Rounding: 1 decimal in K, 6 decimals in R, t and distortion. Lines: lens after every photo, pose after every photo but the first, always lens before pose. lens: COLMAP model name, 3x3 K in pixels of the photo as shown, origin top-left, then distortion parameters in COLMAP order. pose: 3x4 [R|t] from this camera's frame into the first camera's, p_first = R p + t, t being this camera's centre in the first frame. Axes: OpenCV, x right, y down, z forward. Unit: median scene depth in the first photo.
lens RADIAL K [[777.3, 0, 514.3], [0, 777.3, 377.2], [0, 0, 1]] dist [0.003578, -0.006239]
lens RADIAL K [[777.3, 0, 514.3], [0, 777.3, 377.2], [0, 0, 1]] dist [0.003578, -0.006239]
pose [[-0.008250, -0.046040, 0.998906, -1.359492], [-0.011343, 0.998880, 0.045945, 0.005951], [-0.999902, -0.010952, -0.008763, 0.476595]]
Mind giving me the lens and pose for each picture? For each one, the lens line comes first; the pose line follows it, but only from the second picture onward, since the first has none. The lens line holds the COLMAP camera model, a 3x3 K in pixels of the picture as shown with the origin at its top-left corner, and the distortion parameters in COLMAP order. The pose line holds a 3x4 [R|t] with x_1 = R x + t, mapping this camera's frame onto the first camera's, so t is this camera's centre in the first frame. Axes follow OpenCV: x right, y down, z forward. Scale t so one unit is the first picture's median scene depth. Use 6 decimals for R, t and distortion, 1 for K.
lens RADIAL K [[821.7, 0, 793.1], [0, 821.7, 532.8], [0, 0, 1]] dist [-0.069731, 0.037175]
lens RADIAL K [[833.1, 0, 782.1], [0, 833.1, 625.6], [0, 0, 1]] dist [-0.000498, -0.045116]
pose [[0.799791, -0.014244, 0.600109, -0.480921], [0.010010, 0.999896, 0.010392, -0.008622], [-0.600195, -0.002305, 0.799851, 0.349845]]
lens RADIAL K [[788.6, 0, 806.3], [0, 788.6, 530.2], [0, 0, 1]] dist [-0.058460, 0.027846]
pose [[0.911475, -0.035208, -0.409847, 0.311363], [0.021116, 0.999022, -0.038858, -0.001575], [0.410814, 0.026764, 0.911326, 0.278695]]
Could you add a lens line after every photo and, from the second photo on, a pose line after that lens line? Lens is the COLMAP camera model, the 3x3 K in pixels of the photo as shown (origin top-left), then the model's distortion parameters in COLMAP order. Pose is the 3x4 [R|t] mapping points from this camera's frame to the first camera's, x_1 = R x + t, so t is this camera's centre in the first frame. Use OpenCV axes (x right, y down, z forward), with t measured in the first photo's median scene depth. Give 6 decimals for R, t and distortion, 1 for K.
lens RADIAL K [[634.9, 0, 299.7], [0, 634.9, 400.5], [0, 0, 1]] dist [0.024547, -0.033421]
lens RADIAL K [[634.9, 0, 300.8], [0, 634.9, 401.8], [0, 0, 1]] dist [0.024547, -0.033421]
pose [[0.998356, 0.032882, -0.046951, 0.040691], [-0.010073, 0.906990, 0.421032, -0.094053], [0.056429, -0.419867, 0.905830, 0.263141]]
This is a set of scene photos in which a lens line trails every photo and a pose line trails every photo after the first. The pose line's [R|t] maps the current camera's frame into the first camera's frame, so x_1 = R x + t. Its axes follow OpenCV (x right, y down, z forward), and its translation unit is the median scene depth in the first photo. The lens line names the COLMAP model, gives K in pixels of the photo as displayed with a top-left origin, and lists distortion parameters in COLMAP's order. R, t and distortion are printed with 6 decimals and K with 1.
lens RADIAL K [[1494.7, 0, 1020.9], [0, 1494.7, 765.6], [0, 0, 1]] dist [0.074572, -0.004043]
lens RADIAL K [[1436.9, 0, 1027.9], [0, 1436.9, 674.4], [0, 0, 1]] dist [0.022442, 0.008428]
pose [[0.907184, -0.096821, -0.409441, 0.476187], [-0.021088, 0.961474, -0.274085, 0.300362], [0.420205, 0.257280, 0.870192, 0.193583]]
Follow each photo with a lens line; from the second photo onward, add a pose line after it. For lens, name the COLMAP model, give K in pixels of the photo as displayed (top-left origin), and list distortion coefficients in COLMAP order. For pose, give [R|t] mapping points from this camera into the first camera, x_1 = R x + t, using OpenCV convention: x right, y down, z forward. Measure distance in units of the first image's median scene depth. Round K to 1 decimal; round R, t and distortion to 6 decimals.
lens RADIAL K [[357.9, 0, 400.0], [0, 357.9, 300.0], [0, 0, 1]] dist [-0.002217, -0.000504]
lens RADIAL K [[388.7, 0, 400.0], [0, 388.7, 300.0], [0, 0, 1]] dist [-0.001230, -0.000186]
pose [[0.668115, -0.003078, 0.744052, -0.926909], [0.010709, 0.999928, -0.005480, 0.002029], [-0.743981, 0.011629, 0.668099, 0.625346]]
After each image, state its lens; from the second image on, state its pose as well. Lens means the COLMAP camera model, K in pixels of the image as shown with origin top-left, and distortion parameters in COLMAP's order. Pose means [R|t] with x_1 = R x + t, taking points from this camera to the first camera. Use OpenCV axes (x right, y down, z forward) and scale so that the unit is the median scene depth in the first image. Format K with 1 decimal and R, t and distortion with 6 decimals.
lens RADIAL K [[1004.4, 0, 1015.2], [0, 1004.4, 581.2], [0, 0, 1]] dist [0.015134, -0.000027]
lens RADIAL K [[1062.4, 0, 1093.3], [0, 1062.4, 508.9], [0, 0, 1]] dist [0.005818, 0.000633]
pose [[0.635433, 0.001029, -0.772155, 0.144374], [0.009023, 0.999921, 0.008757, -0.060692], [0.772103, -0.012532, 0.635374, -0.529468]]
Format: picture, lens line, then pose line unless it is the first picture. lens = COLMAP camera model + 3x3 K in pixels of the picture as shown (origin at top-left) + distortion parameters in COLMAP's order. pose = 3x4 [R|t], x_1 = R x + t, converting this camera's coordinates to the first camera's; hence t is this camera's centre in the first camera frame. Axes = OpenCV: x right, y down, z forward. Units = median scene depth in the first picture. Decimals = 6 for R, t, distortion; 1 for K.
★ ★ ★ ★
**Your objective:** Please turn every line of the entries above into a numbered list, leaving out any blank lines.

**Result below:**
1. Rounding: 1 decimal in K, 6 decimals in R, t and distortion. Lines: lens after every photo, pose after every photo but the first, always lens before pose. lens: COLMAP model name, 3x3 K in pixels of the photo as shown, origin top-left, then distortion parameters in COLMAP order. pose: 3x4 [R|t] from this camera's frame into the first camera's, p_first = R p + t, t being this camera's centre in the first frame. Axes: OpenCV, x right, y down, z forward. Unit: median scene depth in the first photo.
2. lens RADIAL K [[777.3, 0, 514.3], [0, 777.3, 377.2], [0, 0, 1]] dist [0.003578, -0.006239]
3. lens RADIAL K [[777.3, 0, 514.3], [0, 777.3, 377.2], [0, 0, 1]] dist [0.003578, -0.006239]
4. pose [[-0.008250, -0.046040, 0.998906, -1.359492], [-0.011343, 0.998880, 0.045945, 0.005951], [-0.999902, -0.010952, -0.008763, 0.476595]]
5. Mind giving me the lens and pose for each picture? For each one, the lens line comes first; the pose line follows it, but only from the second picture onward, since the first has none. The lens line holds the COLMAP camera model, a 3x3 K in pixels of the picture as shown with the origin at its top-left corner, and the distortion parameters in COLMAP order. The pose line holds a 3x4 [R|t] with x_1 = R x + t, mapping this camera's frame onto the first camera's, so t is this camera's centre in the first frame. Axes follow OpenCV: x right, y down, z forward. Scale t so one unit is the first picture's median scene depth. Use 6 decimals for R, t and distortion, 1 for K.
6. lens RADIAL K [[821.7, 0, 793.1], [0, 821.7, 532.8], [0, 0, 1]] dist [-0.069731, 0.037175]
7. lens RADIAL K [[833.1, 0, 782.1], [0, 833.1, 625.6], [0, 0, 1]] dist [-0.000498, -0.045116]
8. pose [[0.799791, -0.014244, 0.600109, -0.480921], [0.010010, 0.999896, 0.010392, -0.008622], [-0.600195, -0.002305, 0.799851, 0.349845]]
9. lens RADIAL K [[788.6, 0, 806.3], [0, 788.6, 530.2], [0, 0, 1]] dist [-0.058460, 0.027846]
10. pose [[0.911475, -0.035208, -0.409847, 0.311363], [0.021116, 0.999022, -0.038858, -0.001575], [0.410814, 0.026764, 0.911326, 0.278695]]
11. Could you add a lens line after every photo and, from the second photo on, a pose line after that lens line? Lens is the COLMAP camera model, the 3x3 K in pixels of the photo as shown (origin top-left), then the model's distortion parameters in COLMAP order. Pose is the 3x4 [R|t] mapping points from this camera's frame to the first camera's, x_1 = R x + t, so t is this camera's centre in the first frame. Use OpenCV axes (x right, y down, z forward), with t measured in the first photo's median scene depth. Give 6 decimals for R, t and distortion, 1 for K.
12. lens RADIAL K [[634.9, 0, 299.7], [0, 634.9, 400.5], [0, 0, 1]] dist [0.024547, -0.033421]
13. lens RADIAL K [[634.9, 0, 300.8], [0, 634.9, 401.8], [0, 0, 1]] dist [0.024547, -0.033421]
14. pose [[0.998356, 0.032882, -0.046951, 0.040691], [-0.010073, 0.906990, 0.421032, -0.094053], [0.056429, -0.419867, 0.905830, 0.263141]]
15. This is a set of scene photos in which a lens line trails every photo and a pose line trails every photo after the first. The pose line's [R|t] maps the current camera's frame into the first camera's frame, so x_1 = R x + t. Its axes follow OpenCV (x right, y down, z forward), and its translation unit is the median scene depth in the first photo. The lens line names the COLMAP model, gives K in pixels of the photo as displayed with a top-left origin, and lists distortion parameters in COLMAP's order. R, t and distortion are printed with 6 decimals and K with 1.
16. lens RADIAL K [[1494.7, 0, 1020.9], [0, 1494.7, 765.6], [0, 0, 1]] dist [0.074572, -0.004043]
17. lens RADIAL K [[1436.9, 0, 1027.9], [0, 1436.9, 674.4], [0, 0, 1]] dist [0.022442, 0.008428]
18. pose [[0.907184, -0.096821, -0.409441, 0.476187], [-0.021088, 0.961474, -0.274085, 0.300362], [0.420205, 0.257280, 0.870192, 0.193583]]
19. Follow each photo with a lens line; from the second photo onward, add a pose line after it. For lens, name the COLMAP model, give K in pixels of the photo as displayed (top-left origin), and list distortion coefficients in COLMAP order. For pose, give [R|t] mapping points from this camera into the first camera, x_1 = R x + t, using OpenCV convention: x right, y down, z forward. Measure distance in units of the first image's median scene depth. Round K to 1 decimal; round R, t and distortion to 6 decimals.
20. lens RADIAL K [[357.9, 0, 400.0], [0, 357.9, 300.0], [0, 0, 1]] dist [-0.002217, -0.000504]
21. lens RADIAL K [[388.7, 0, 400.0], [0, 388.7, 300.0], [0, 0, 1]] dist [-0.001230, -0.000186]
22. pose [[0.668115, -0.003078, 0.744052, -0.926909], [0.010709, 0.999928, -0.005480, 0.002029], [-0.743981, 0.011629, 0.668099, 0.625346]]
23. After each image, state its lens; from the second image on, state its pose as well. Lens means the COLMAP camera model, K in pixels of the image as shown with origin top-left, and distortion parameters in COLMAP's order. Pose means [R|t] with x_1 = R x + t, taking points from this camera to the first camera. Use OpenCV axes (x right, y down, z forward) and scale so that the unit is the median scene depth in the first image. Format K with 1 decimal and R, t and distortion with 6 decimals.
24. lens RADIAL K [[1004.4, 0, 1015.2], [0, 1004.4, 581.2], [0, 0, 1]] dist [0.015134, -0.000027]
25. lens RADIAL K [[1062.4, 0, 1093.3], [0, 1062.4, 508.9], [0, 0, 1]] dist [0.005818, 0.000633]
26. pose [[0.635433, 0.001029, -0.772155, 0.144374], [0.009023, 0.999921, 0.008757, -0.060692], [0.772103, -0.012532, 0.635374, -0.529468]]
27. Format: picture, lens line, then pose line unless it is the first picture. lens = COLMAP camera model + 3x3 K in pixels of the picture as shown (origin at top-left) + distortion parameters in COLMAP's order. pose = 3x4 [R|t], x_1 = R x + t, converting this camera's coordinates to the first camera's; hence t is this camera's centre in the first camera frame. Axes = OpenCV: x right, y down, z forward. Units = median scene depth in the first picture. Decimals = 6 for R, t, distortion; 1 for K.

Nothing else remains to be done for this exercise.